Retailers have looked everywhere for the silver bullet to mobile checkout conversion. For a hot second, the key was in smart and efficient site design. When apps become the platform du jour, a new host of promotions, targeted ads and other add-ons were thought to have cured the ills of cart abandonment.
If anything, mobile retailers' continued struggle on the conversion front should spell out an inconvenient truth: There never was and never will be a panacea to the issue of bleeding buyers during the path to purchase. However, the biggest update to iPhone interfaces in a while could rekindle hope.
Mobile Commerce Daily has the story of Best Buy's new mobile app, which leverages Apple's dynamic 3D Touch technology to give shoppers a new way to navigate around its listings. While other retailers have incorporated 3D Touch into their mobile apps before, Best Buy's use case is unique if only because it represents a market with products that consumers usually put a good deal of time and effort researching before pulling the trigger. Obviously, in-depth comparison research of OLED televisions or laptops on a mobile device is infuriating at best and impossible at worst, but 3D Touch has opened up new, intuitive navigation options for Best Buy's mobile customers.

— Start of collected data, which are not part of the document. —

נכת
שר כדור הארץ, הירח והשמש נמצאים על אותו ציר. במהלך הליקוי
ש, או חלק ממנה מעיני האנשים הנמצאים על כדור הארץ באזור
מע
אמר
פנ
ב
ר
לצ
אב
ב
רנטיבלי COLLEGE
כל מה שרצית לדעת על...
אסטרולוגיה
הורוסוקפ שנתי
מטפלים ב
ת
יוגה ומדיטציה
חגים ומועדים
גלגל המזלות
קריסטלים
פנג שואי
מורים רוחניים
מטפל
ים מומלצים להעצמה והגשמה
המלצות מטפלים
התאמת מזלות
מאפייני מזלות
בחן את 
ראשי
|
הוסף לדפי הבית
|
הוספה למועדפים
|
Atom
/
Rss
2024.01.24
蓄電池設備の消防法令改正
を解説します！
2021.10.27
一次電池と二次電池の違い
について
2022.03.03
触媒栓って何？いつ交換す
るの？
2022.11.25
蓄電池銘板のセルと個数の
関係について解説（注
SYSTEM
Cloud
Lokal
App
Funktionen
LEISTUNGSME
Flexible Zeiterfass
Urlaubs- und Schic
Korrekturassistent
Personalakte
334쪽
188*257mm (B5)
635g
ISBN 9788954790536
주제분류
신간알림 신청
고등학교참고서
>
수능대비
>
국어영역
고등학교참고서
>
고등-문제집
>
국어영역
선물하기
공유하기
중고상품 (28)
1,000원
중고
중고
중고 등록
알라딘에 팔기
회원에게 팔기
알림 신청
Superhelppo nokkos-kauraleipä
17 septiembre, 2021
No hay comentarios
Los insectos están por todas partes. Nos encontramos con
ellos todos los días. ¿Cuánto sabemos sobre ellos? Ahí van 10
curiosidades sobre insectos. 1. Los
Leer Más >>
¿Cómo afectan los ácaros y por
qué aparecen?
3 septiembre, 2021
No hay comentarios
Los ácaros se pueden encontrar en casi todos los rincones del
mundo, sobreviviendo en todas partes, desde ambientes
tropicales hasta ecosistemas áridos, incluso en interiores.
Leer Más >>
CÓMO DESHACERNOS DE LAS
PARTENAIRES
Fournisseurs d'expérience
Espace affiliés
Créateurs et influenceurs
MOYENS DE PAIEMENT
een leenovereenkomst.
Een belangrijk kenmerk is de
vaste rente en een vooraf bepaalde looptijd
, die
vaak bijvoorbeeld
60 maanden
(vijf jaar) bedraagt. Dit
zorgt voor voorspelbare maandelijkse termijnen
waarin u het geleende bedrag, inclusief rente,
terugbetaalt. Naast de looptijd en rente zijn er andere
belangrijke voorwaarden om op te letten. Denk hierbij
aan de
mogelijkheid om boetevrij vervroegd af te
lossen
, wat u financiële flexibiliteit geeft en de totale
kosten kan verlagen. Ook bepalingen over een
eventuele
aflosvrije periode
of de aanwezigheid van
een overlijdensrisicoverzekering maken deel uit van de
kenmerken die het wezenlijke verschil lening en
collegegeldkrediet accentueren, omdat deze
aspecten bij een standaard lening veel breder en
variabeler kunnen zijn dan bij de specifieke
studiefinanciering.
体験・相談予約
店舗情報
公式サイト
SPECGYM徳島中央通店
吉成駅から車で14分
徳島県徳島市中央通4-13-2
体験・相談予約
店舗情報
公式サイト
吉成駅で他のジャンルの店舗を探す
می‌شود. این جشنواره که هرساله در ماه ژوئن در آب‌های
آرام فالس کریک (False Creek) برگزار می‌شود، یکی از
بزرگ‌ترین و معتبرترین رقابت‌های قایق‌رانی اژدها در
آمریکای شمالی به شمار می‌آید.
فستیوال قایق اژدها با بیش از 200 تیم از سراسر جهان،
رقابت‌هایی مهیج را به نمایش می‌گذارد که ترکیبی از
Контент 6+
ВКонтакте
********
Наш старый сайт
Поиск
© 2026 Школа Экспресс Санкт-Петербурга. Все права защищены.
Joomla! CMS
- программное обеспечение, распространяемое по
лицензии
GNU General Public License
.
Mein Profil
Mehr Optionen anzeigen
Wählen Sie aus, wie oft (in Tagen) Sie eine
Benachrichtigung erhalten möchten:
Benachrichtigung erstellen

Now, instead of tapping through endless product pages, Best Buy mobile shoppers can long-press an item to see it in more detail and reveal an "Add to Cart" button. Users can also repeat this process with multiple items to compare prices and specifications — a seemingly small but potentially game-changing decision, according to mCordis Managing Partner Michael Becker.
“The key benefit of these the two new features in the recent Best Buy app release — [3D Touch] product comparison and add to cart provide one key benefit: friction reduction,” Becker told Mobile Commerce Daily. “They reduce the steps of decision-making and streamline the individual’s experience. This is a great example of one of the core tenets of connected marketing."
The possibilities of 3D Touch aren't exactly a secret in retail. Among others, Macy's, Expedia and Starbucks have already thrown in with the new technology when it comes to optimizing the mobile path to purchase. And while it would be, in no small part, surprising to hear that Best Buy or any of the aforementioned 3D Touch early retail adopters have smoothed out every wrinkle in mobile commerce, it has been very encouraging to see that the common response to this new way of navigating a retail setting on mobile has been to embrace it fully.
Why does that matter? Because virtual reality is coming with nothing but new ways of navigating the retail setting, and if merchants aren't ready to drop their preconceived notions faster than their shoppers will, it'll be game over before they know it.
Virtual reality-enhanced retail won't benefit from 3D Touch, of course, but eBay Australia's partnership with the Myer department store chain shows that brands are better off divesting themselves of the notion that their products need to live in neat spaces on shelves and pages. Jooman Park, managing director of eBay Australia and New Zealand, explained in a statement the process by which eBay is training its customers to navigate with their eyes instead of their hands and fingers — a transition that necessarily eschews a good deal of common sense eCommerce has accumulated in the pre-VR years.
“It’s been important to us that we don’t just replicate the eCommerce experience in a virtual environment," Park said. "We are taking the best elements of traditional retail and expanding on them to improve browsing, selection, personalization and efficiency.”
"Improve" might connote incremental change, but what mobile (and, gasp, VR) retailers need to acknowledge is not a step forward but a leap across the aisle when it comes to next-generation commerce. Whether it comes in small ways, like 3D Touch, that tweak a user interface or paradigmatic ones, like an entire store in virtual reality, this is the kind of change that consumers will roll along with, which must hold true for (successful) retailers, too.